WHAT THIS TASK INVOLVES
Quote every line from the top of the listing down to and including the line that contains "Morphologiquement, le Camellia".

___ RECORDS SUPPLIED ___

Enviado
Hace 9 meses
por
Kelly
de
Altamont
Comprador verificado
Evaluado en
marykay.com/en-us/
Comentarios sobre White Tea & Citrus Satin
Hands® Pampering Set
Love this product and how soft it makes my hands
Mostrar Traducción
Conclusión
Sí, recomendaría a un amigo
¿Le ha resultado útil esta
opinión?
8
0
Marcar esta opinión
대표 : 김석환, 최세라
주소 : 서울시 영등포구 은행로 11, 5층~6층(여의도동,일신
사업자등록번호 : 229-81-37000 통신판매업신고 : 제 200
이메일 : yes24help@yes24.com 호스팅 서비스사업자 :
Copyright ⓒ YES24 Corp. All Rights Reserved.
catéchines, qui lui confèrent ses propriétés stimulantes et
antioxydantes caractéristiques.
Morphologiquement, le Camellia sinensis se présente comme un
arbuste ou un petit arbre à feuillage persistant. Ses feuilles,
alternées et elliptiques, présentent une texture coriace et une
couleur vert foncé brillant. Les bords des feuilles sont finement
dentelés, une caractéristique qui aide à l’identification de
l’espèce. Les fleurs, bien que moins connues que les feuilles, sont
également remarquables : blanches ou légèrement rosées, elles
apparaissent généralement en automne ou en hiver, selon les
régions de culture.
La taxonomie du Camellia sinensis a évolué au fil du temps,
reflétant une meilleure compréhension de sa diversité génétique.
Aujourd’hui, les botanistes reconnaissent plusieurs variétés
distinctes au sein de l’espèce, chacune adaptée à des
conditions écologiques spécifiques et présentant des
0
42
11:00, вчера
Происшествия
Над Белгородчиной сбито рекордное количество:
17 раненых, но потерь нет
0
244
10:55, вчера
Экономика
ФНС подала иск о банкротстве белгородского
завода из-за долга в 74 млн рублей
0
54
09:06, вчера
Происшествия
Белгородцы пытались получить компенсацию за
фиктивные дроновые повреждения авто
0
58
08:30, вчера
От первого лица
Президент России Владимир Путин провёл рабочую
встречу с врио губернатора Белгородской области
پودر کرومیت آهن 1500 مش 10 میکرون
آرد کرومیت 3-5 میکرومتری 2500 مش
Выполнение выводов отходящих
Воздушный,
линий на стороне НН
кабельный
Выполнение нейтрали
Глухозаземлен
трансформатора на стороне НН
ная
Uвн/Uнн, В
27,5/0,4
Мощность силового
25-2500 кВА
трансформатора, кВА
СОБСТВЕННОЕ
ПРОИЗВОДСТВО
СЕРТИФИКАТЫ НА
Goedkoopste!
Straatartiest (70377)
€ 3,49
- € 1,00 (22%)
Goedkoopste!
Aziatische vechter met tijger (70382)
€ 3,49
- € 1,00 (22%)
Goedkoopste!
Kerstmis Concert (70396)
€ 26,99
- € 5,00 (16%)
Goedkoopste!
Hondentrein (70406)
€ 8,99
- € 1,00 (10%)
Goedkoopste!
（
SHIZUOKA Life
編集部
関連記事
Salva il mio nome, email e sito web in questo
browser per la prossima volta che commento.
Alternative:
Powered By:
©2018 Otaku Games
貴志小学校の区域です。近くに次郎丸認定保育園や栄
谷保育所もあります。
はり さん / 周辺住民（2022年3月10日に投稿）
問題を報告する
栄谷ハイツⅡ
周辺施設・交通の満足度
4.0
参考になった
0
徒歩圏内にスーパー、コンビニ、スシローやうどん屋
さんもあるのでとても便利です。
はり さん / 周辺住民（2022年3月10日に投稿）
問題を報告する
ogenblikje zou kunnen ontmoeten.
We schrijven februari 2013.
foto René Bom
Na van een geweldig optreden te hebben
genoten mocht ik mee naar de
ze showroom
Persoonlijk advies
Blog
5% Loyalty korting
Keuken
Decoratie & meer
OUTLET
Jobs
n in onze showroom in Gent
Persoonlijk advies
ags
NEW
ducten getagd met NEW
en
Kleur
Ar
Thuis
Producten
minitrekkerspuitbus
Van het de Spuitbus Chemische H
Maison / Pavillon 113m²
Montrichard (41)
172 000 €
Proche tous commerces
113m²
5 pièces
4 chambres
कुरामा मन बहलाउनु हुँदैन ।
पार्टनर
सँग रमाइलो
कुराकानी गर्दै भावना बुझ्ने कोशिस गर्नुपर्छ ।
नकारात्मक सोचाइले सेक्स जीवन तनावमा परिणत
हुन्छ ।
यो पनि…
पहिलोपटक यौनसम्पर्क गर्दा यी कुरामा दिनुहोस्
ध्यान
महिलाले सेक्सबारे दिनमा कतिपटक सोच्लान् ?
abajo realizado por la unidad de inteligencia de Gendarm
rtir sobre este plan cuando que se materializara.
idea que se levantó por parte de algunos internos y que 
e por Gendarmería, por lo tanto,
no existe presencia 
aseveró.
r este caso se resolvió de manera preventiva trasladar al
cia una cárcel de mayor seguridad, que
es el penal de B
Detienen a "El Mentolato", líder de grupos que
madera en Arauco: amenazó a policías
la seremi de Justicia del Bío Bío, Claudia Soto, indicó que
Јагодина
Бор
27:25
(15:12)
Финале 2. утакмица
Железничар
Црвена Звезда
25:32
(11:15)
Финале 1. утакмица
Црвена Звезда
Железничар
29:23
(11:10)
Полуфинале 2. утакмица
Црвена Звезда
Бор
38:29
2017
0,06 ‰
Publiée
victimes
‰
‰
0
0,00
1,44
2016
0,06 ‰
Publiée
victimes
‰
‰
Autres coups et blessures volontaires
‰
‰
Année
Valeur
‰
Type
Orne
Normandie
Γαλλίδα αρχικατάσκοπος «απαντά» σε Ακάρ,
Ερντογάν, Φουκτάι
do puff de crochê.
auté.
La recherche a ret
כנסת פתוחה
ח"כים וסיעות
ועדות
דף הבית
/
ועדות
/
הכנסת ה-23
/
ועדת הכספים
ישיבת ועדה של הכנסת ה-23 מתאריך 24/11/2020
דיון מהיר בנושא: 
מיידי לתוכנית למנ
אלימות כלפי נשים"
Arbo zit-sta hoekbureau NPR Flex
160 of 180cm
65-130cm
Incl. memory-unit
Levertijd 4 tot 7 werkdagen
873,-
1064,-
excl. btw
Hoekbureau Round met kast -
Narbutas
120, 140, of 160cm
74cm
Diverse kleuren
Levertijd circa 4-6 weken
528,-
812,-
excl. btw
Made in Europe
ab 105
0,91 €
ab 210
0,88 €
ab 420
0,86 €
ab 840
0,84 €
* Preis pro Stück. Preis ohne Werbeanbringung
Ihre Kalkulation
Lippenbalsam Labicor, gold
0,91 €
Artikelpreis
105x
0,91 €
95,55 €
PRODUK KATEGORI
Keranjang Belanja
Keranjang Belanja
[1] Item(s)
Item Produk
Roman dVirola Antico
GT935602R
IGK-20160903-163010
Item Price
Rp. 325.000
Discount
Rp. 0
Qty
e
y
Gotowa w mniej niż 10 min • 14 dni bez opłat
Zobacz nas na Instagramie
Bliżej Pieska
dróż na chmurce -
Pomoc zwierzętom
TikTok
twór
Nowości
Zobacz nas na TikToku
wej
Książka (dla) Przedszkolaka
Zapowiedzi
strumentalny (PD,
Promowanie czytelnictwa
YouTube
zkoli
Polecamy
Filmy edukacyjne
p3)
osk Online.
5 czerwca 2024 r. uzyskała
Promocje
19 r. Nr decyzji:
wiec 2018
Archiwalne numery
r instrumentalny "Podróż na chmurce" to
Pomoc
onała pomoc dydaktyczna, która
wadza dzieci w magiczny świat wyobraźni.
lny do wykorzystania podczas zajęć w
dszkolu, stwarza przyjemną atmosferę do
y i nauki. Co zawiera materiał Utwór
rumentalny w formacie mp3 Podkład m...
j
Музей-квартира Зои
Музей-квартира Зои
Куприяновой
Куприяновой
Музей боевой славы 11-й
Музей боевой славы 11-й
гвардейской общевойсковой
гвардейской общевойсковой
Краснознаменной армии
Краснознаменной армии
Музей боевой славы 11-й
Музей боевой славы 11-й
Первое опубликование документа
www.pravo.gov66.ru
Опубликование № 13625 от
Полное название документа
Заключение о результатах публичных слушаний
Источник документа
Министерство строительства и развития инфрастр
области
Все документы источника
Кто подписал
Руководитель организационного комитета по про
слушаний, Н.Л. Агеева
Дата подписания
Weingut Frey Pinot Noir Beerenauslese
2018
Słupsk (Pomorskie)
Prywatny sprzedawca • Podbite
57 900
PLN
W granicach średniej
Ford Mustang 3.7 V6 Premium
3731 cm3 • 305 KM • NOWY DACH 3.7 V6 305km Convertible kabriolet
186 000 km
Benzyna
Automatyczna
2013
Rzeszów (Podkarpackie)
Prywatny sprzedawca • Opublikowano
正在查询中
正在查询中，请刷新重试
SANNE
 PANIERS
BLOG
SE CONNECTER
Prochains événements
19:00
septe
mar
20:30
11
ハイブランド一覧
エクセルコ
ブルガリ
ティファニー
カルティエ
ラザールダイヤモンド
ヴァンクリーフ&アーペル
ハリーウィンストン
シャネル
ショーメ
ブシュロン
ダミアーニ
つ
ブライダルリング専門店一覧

___

SOLUTION
Enviado
Hace 9 meses
por
Kelly
de
Altamont
Comprador verificado
Evaluado en
marykay.com/en-us/
Comentarios sobre White Tea & Citrus Satin
Hands® Pampering Set
Love this product and how soft it makes my hands
Mostrar Traducción
Conclusión
Sí, recomendaría a un amigo
¿Le ha resultado útil esta
opinión?
8
0
Marcar esta opinión
대표 : 김석환, 최세라
주소 : 서울시 영등포구 은행로 11, 5층~6층(여의도동,일신
사업자등록번호 : 229-81-37000 통신판매업신고 : 제 200
이메일 : yes24help@yes24.com 호스팅 서비스사업자 :
Copyright ⓒ YES24 Corp. All Rights Reserved.
catéchines, qui lui confèrent ses propriétés stimulantes et
antioxydantes caractéristiques.
Morphologiquement, le Camellia sinensis se présente comme un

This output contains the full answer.